Sourcing ingredients mainly from local, organic farms near their facility in California, Yumi’s offerings aim to pack a nutritional punch, while keeping the food low in fructose and gluten-free. To get babies used to different flavors, Rusli and Sutherland add spices to some of their blends.
In the name of research, I decided to sample the food I was writing about before, well, writing about it. I received 6 jars (compliments of Yumi) filled with the following: minestrone soup, cran squash soup, kabocha buckwheat, a peach-sweet potato blend with coconut milk, a kale-pear-white bean blend, and porridge made with pitaya, sweet potato, and quinoa, among other ingredients. They were, at least to my palate, quite tasty. If I was looking to feed a baby, didn’t want to prepare my own food, and had the money to do so, I would absolutely order from Yumi.
For me, the two main questions were affordability and environmental impacts: Can you afford to buy this food, or is it easier now to make your own? And while the jars are curbside recyclable, the fallout in the wake of China’s refusal of plastic recyclables has left some communities in a pickle when it comes to what to do with their discarded plastics. Though it’s also worth noting that baby food pouches generally aren’t recyclable at all.
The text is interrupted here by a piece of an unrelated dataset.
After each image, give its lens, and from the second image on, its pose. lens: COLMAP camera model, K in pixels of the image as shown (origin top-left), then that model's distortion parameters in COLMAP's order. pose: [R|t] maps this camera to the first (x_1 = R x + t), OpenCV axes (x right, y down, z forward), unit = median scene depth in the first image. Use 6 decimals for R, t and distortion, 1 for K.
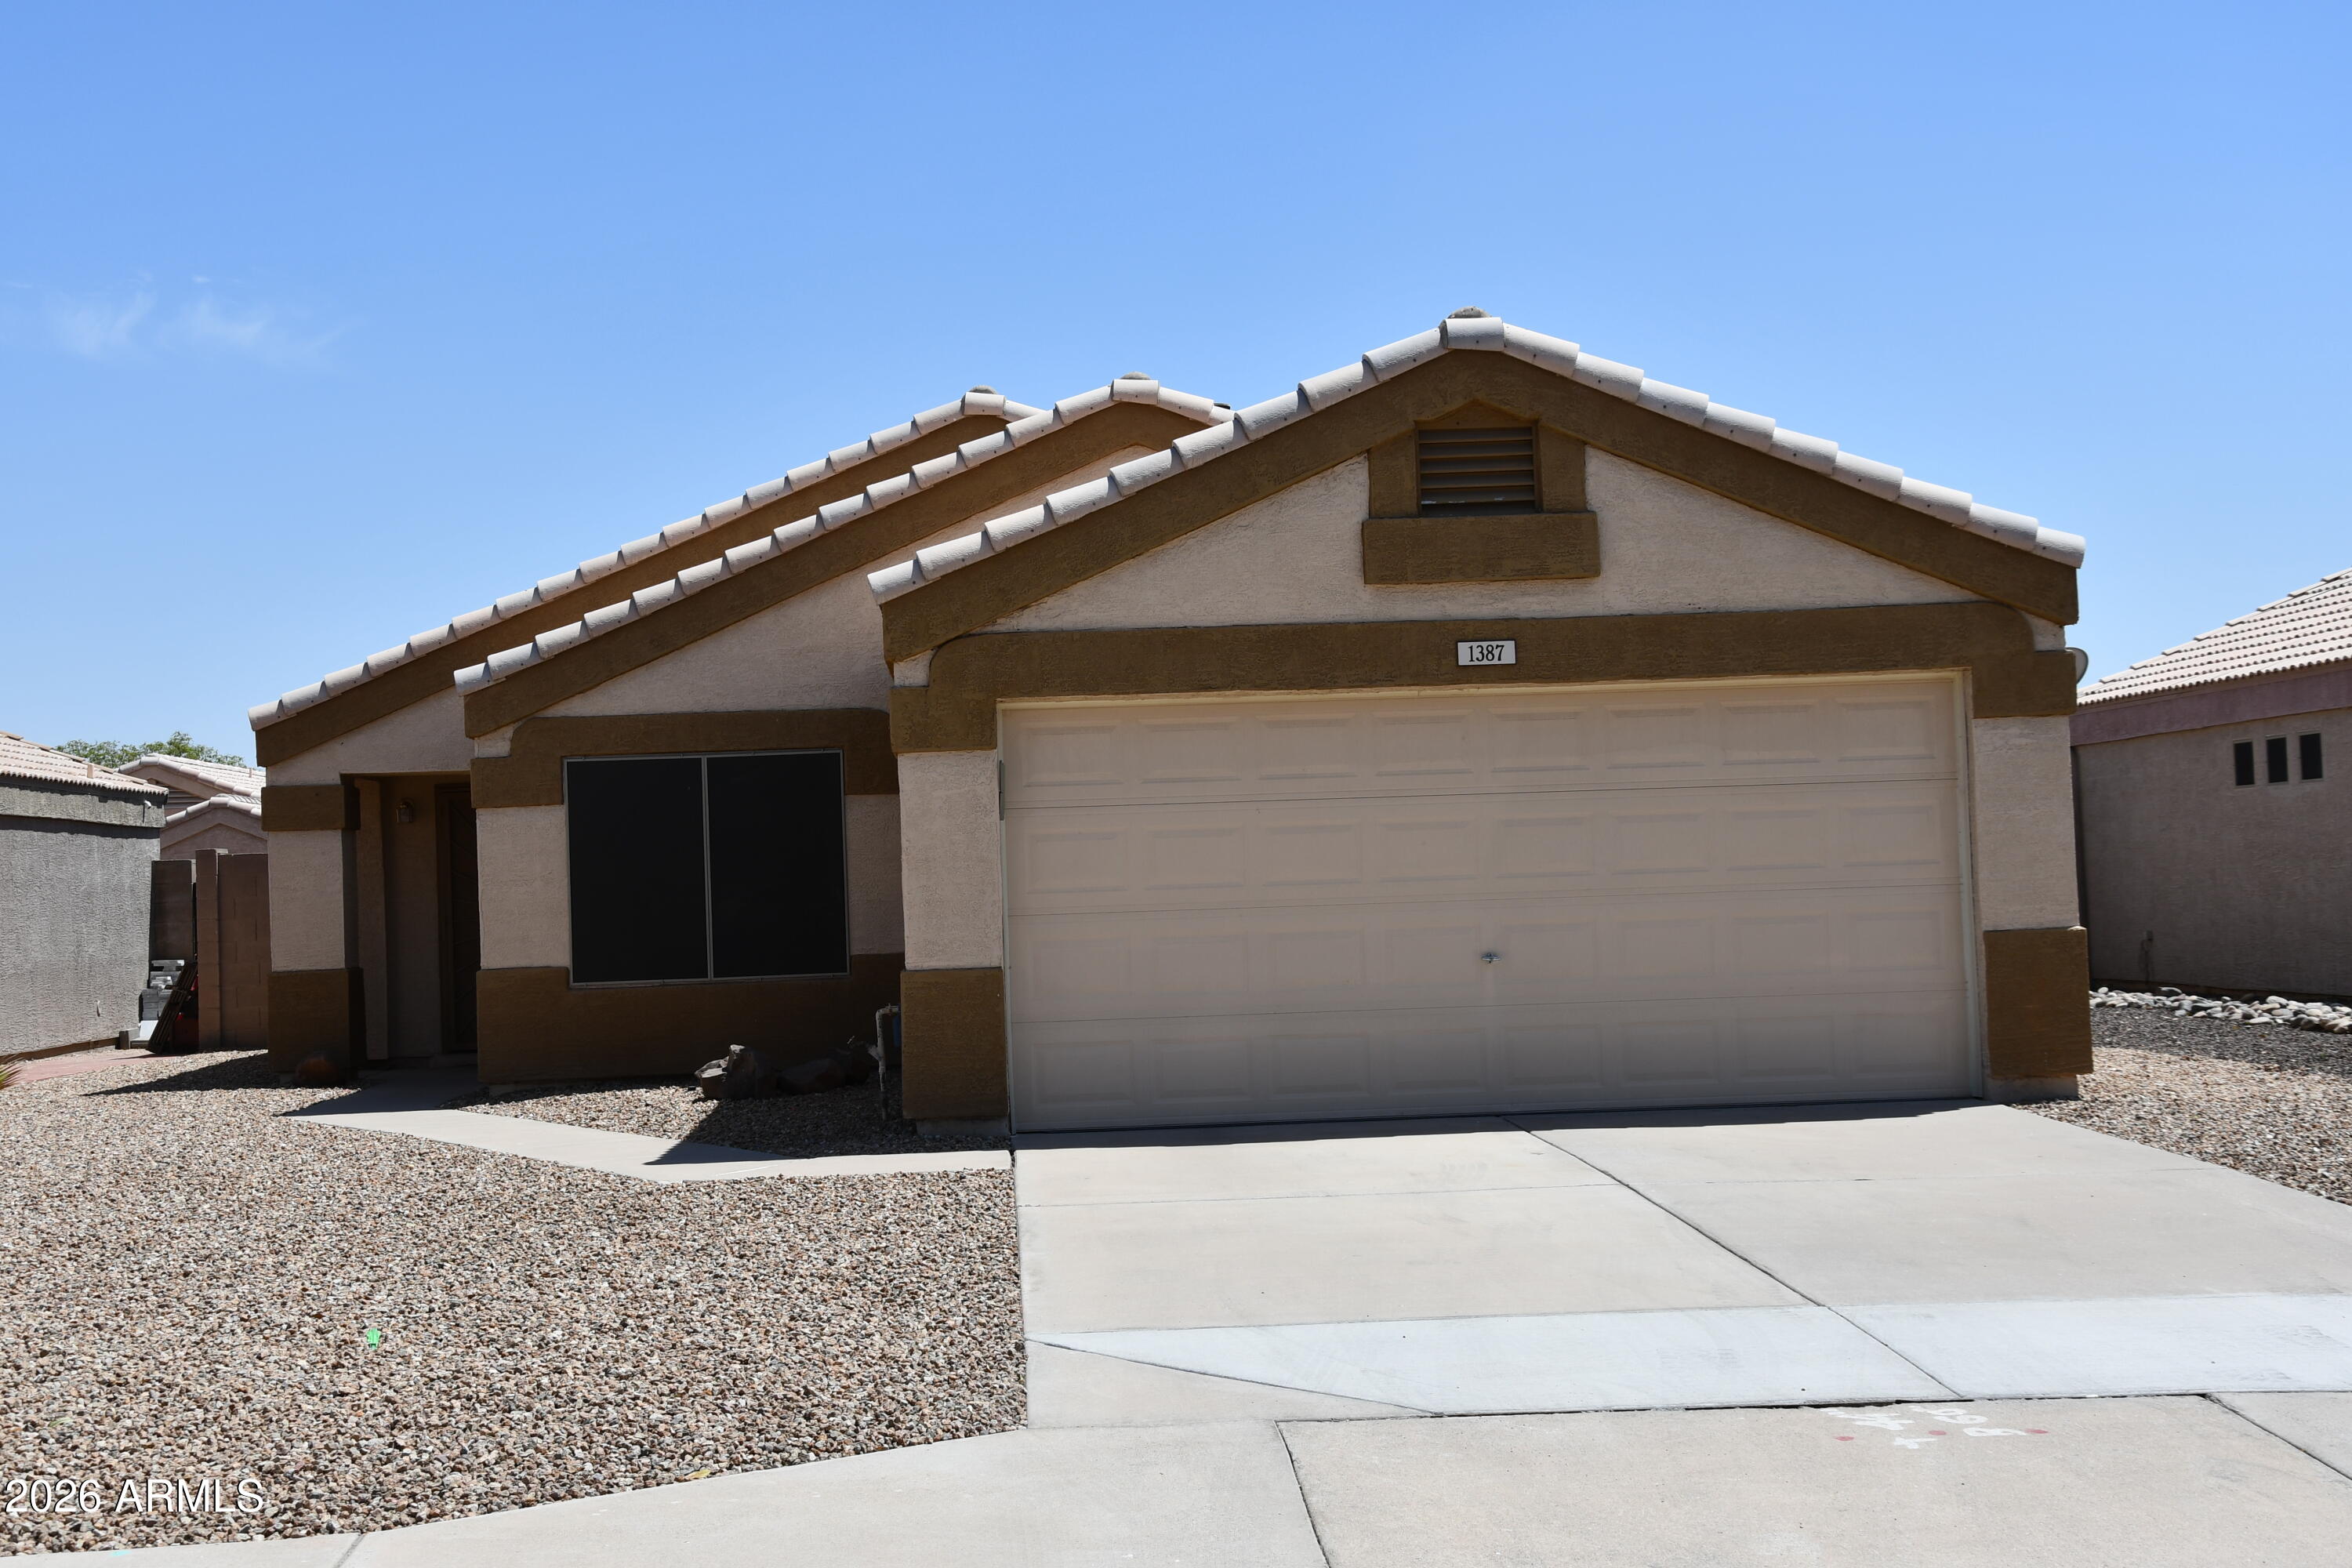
lens RADIAL K [[3181.5, 0, 1176.0], [0, 3181.5, 784.0], [0, 0, 1]] dist [0.028905, 0.011934]
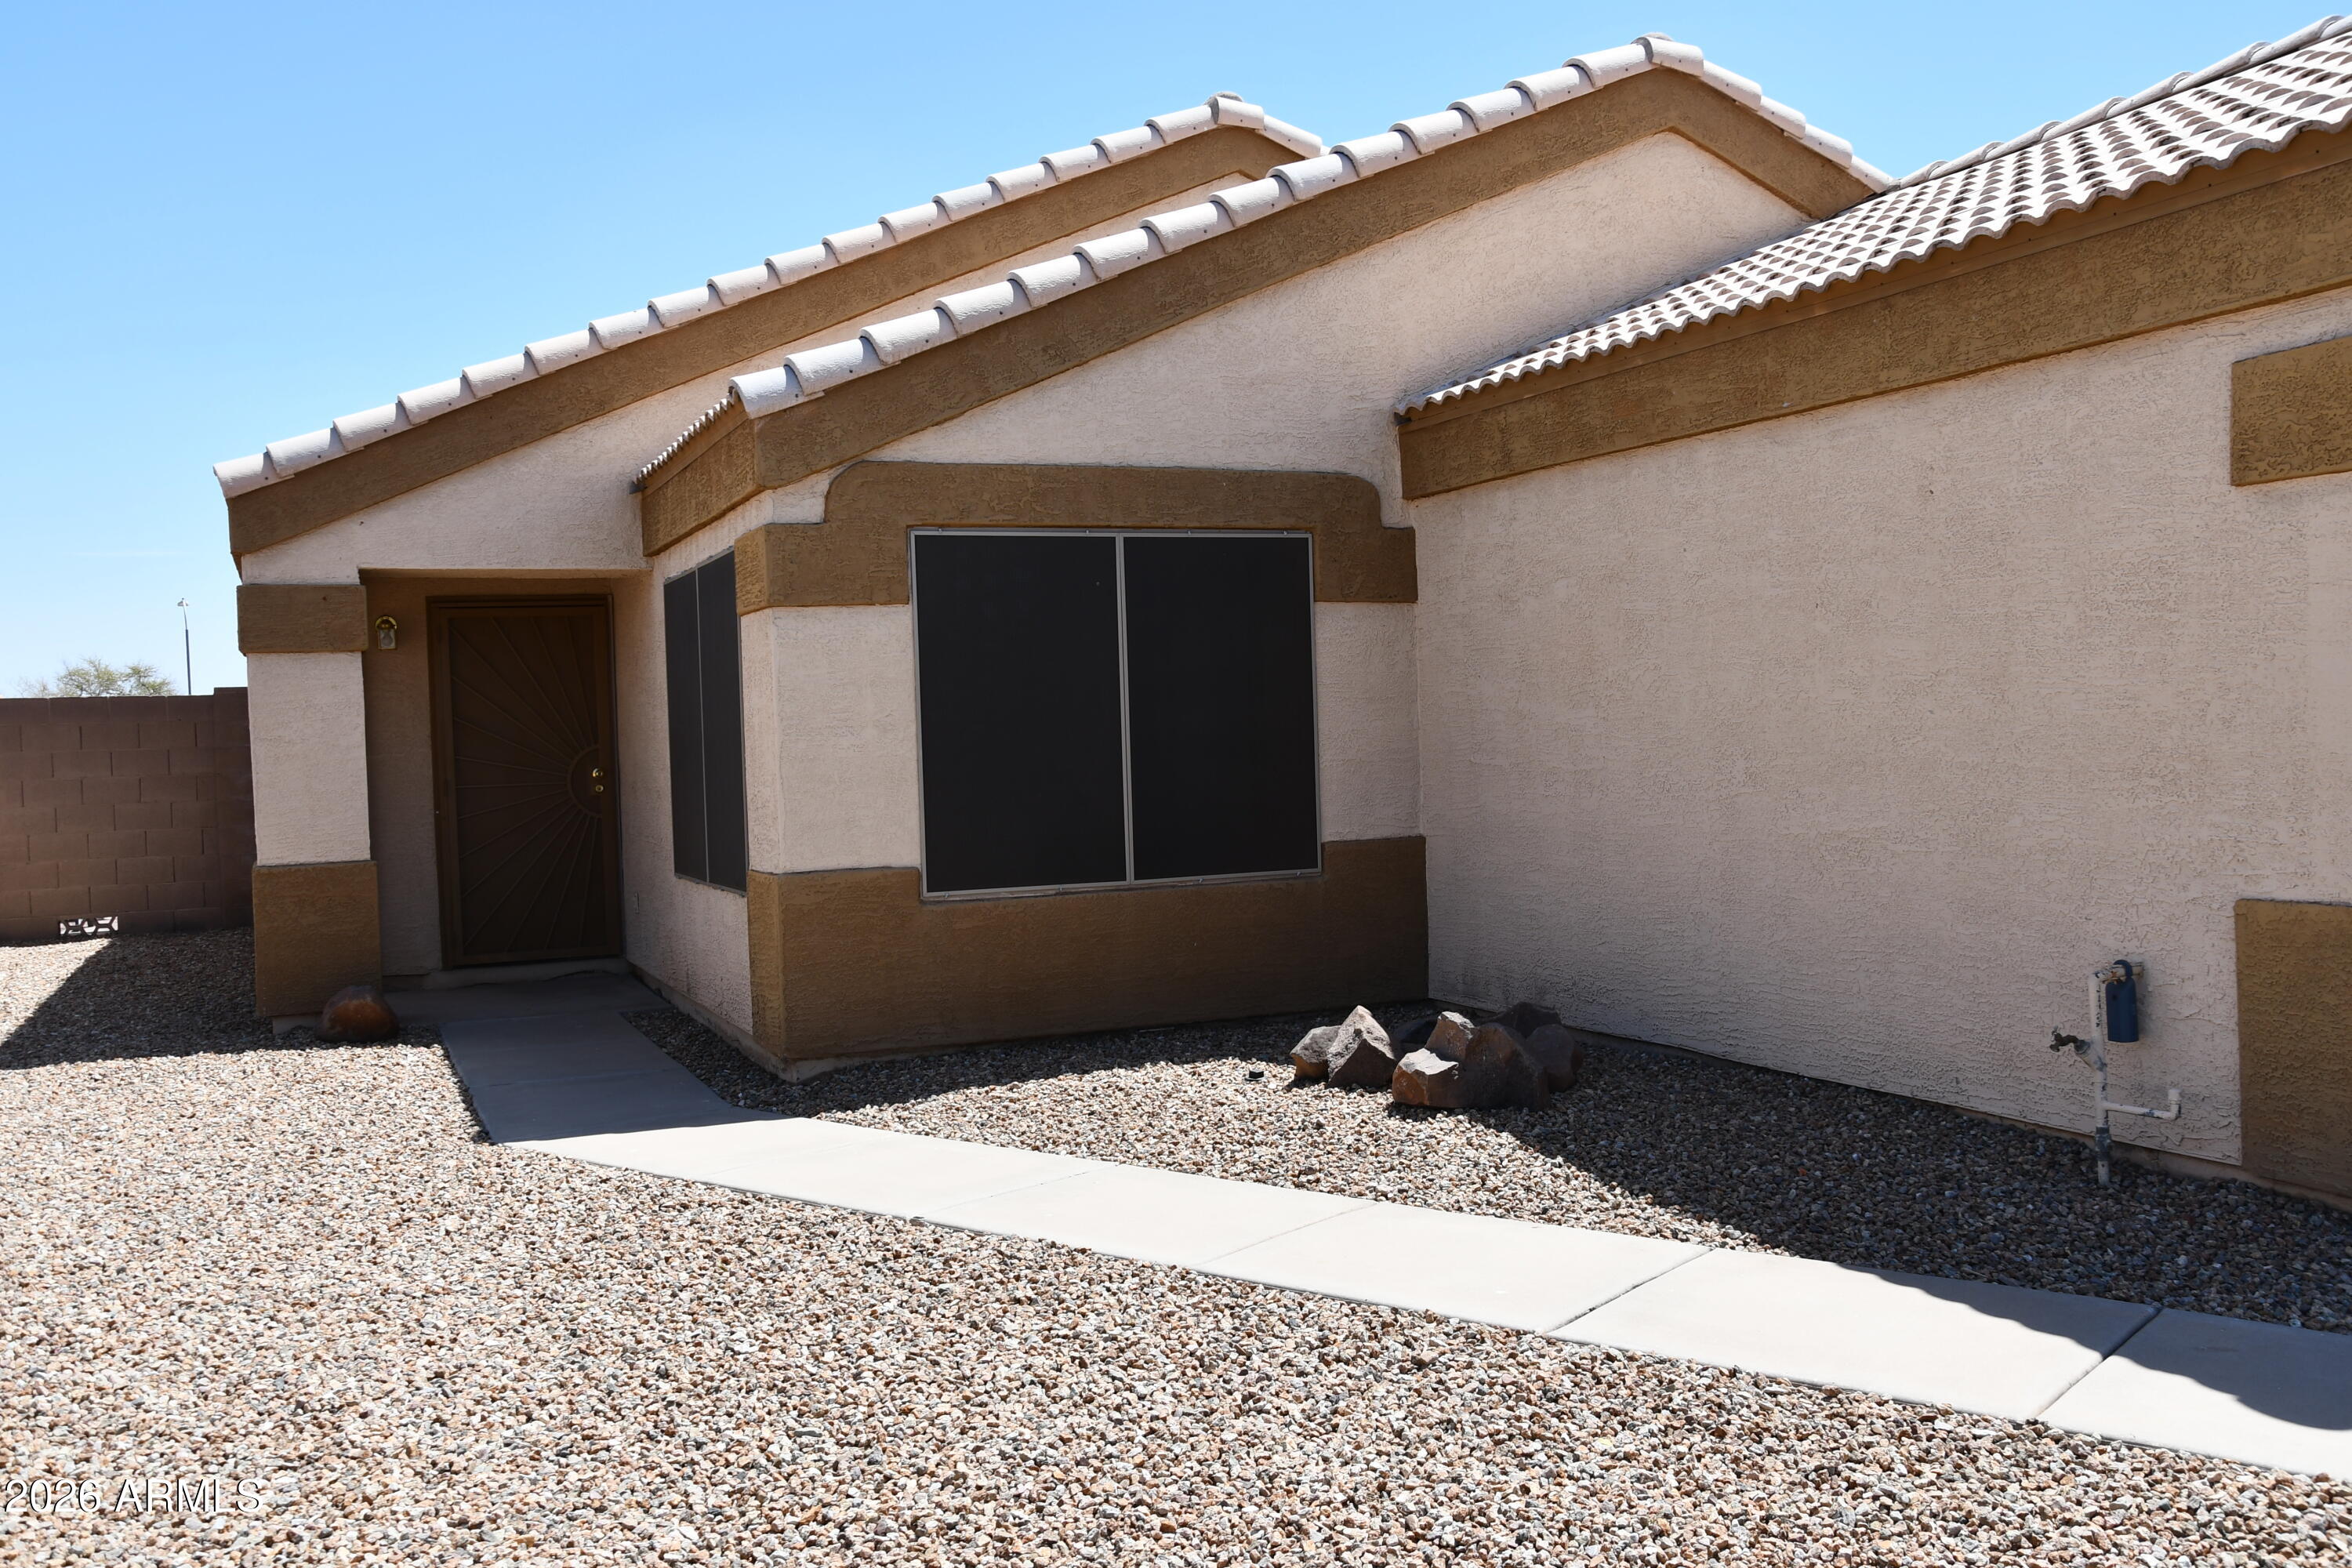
lens RADIAL K [[2155.2, 0, 1176.0], [0, 2155.2, 784.0], [0, 0, 1]] dist [-0.104875, -0.000375]
pose [[0.940508, 0.000599, 0.339770, -0.283034], [-0.016345, 0.998920, 0.043484, 0.022159], [-0.339378, -0.046450, 0.939503, 0.586257]]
And should parents find themselves financially constrained by the expense, or concerned about their carbon footprint, Yumi shares its recipes and feeding tips to help families out, as well as provide advice, if needed, on what to order for a child off a restaurant menu. And while, at the onset, you may feel judged and turned off by the promise of building “a better foodie,” the ultimate goals are to help families feed their kids better food as well as give them options of making the food themselves.
Finally, there’s a disruption that might do some good.